Here’s what that looks like in practice:

  1. Normalize the conversation

    When leaders name mental health as part of work, not separate from it, they signal openness and psychological safety.

    This doesn’t mean oversharing. It means acknowledging that stress and emotional health impact performance and team dynamics.

  2. Be clear, empathetic, and have boundaries

    Strong leaders communicate with care and limits.

    A simple framework sounds like: “I’m not a therapist, but I want to support you in navigating this within your role and responsibilities.”

    Clarity around boundaries builds trust. It doesn’t weaken it.

  3. Connect employees to resources

    Leaders should know which mental health benefits are available, such as an Employee Assistance Program (EAP) or mental health wellness stipend. And managers should understand where employees can access these resources or help them connect with HR to get set up.

    Sometimes support looks like helping someone find the right next step. It doesn’t mean you have to have all of the right answers.

  4. Use structured conversation practices

    Conversation templates, guided check-ins, and team dialogue frameworks reduce uncertainty and emotional guesswork. Structure helps leaders stay professional and grounded, especially when emotions run high.
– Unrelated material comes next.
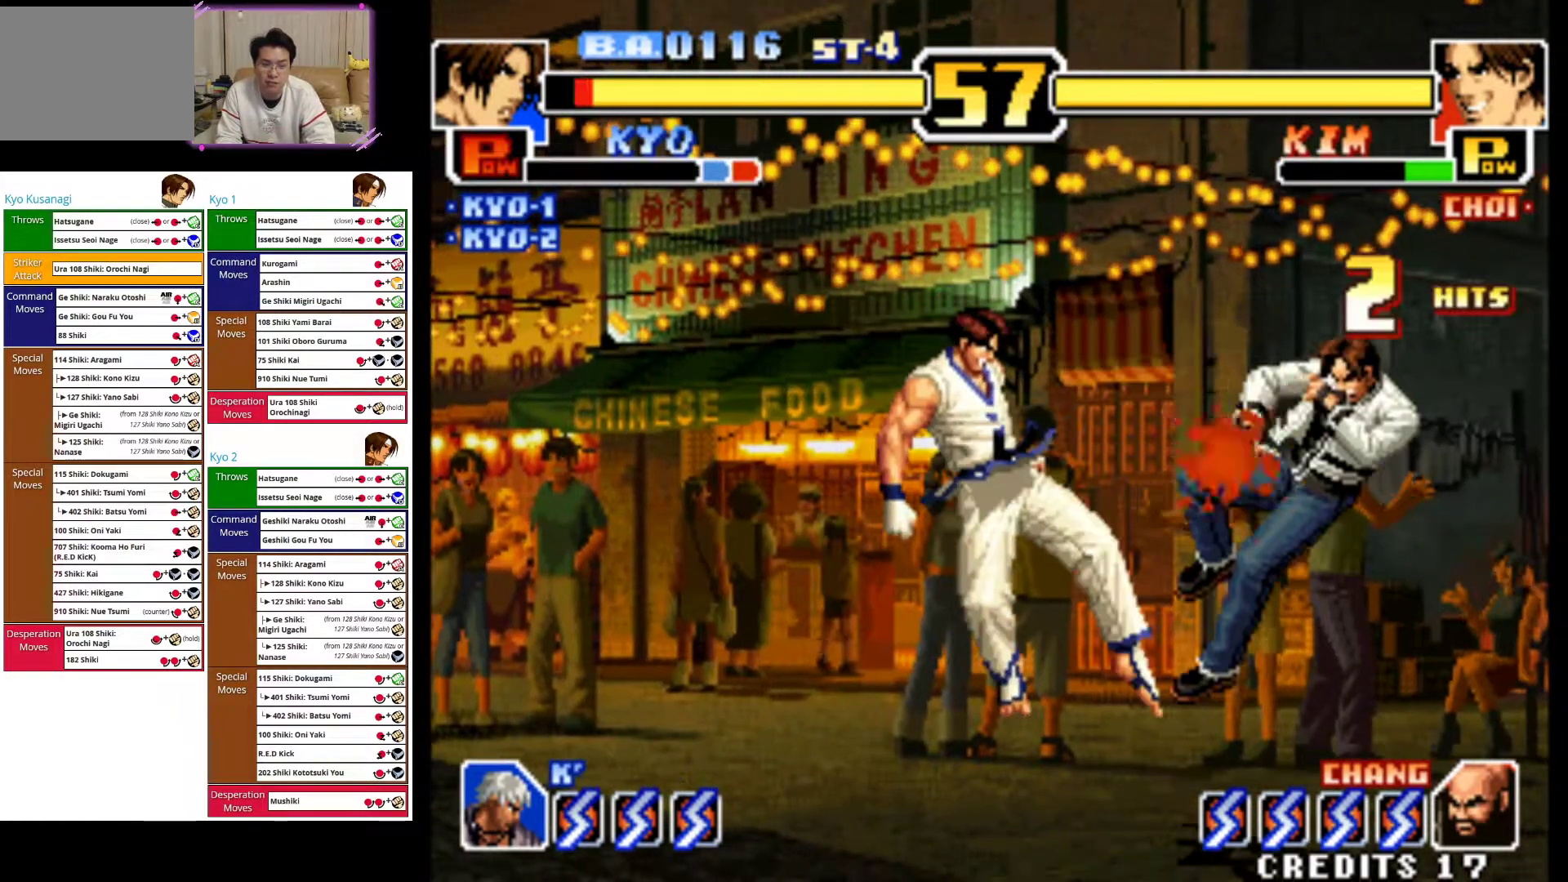
{"dt_ms": 500, "buttons": ["CIRCLE"], "left_stick": "down-right", "events": [[17, "CIRCLE", "down"], [150, "CIRCLE", "up"], [200, "CIRCLE", "down"], [350, "CIRCLE", "up"], [400, "CIRCLE", "down"]]}
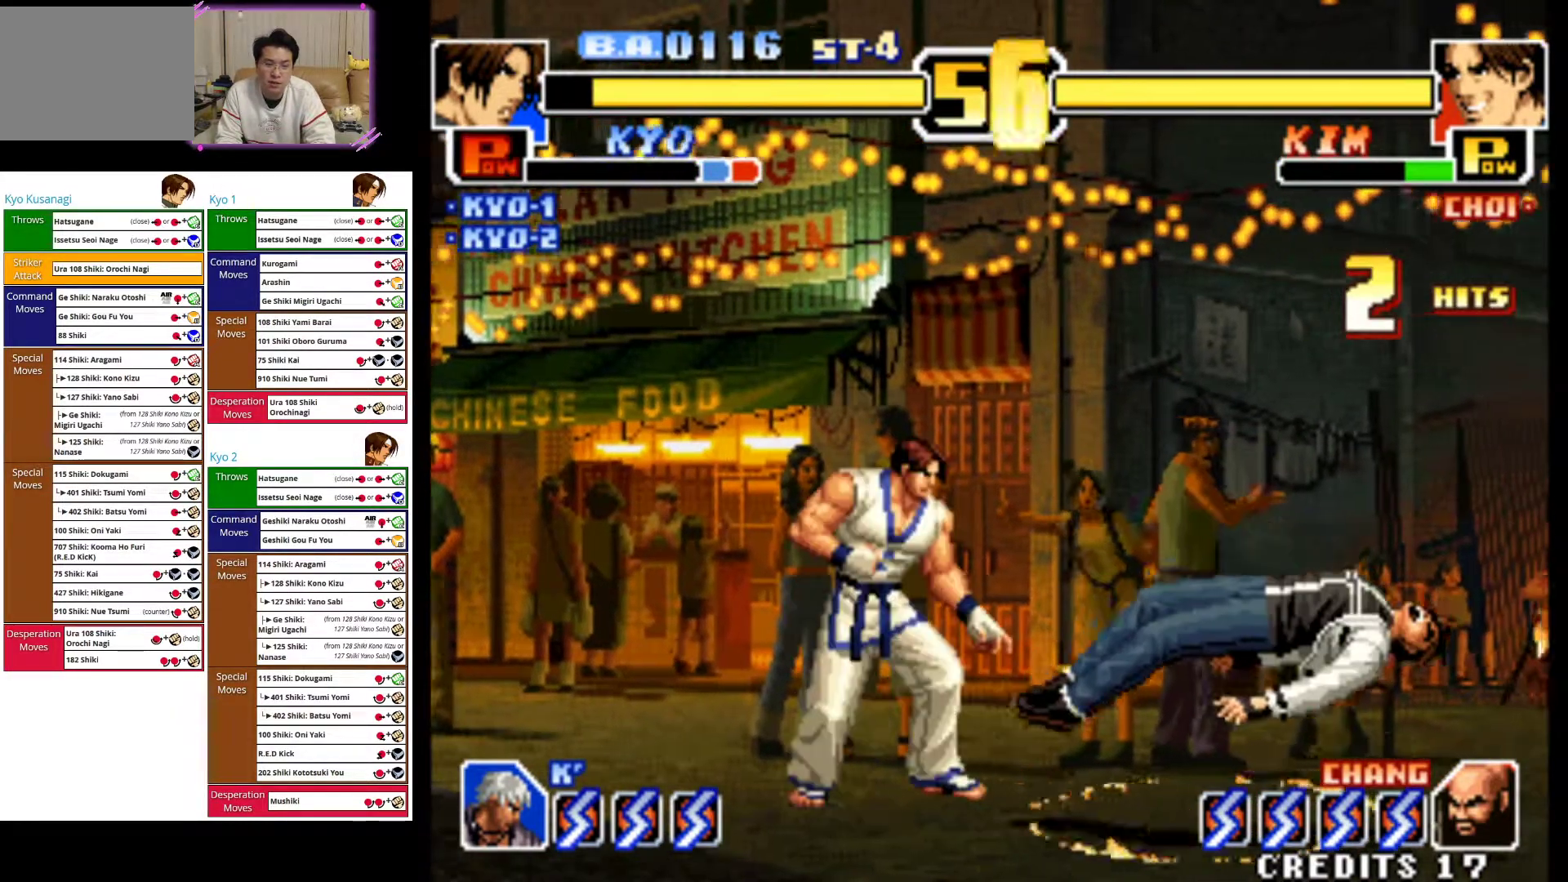
{"dt_ms": 500, "buttons": [], "left_stick": "left", "events": [[67, "CIRCLE", "up"], [117, "CIRCLE", "down"], [350, "left_stick", "center"], [433, "CIRCLE", "up"], [500, "left_stick", "left"]]}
    By offering the right tools and training, leadership understands their expectations and how they can make an impact.

  5. Follow up intentionally

    Mental health conversations shouldn’t disappear after one meeting. Setting a follow-up builds accountability, reduces conflict avoidance, and demonstrates consistency rather than performative concern.

    Mental health conversations can be professional. Organizations can support workplace well-being without overstepping.

    When organizations invest in conversation frameworks and leadership upskilling, mental well-being becomes part of how work gets done—not an afterthought.


Workplace Mental Health Is a Leadership Skill

Avoidance isn’t neutral. Saying the quiet part out loud is a skill.

Leaders who learn to talk about mental health at work early and intentionally reduce tension before it escalates.

They strengthen trust, improve team communication, and create conditions in which employees can bring their best selves to work.

This is not about being perfect. It’s about being prepared. Early, intentional dialogue supports workplace well-being and employee experience.

If this resonates, my second book, Cornered Office: Why We Need to Talk About Leadership Mental Health, dives deeper into practical strategies for leaders to navigate mental health, the costs of conflict avoidance, and accountability without burnout. Get your copy for you and your team here.

Remember: the cost of avoidance isn’t just personal. It’s cultural, and it can be changed.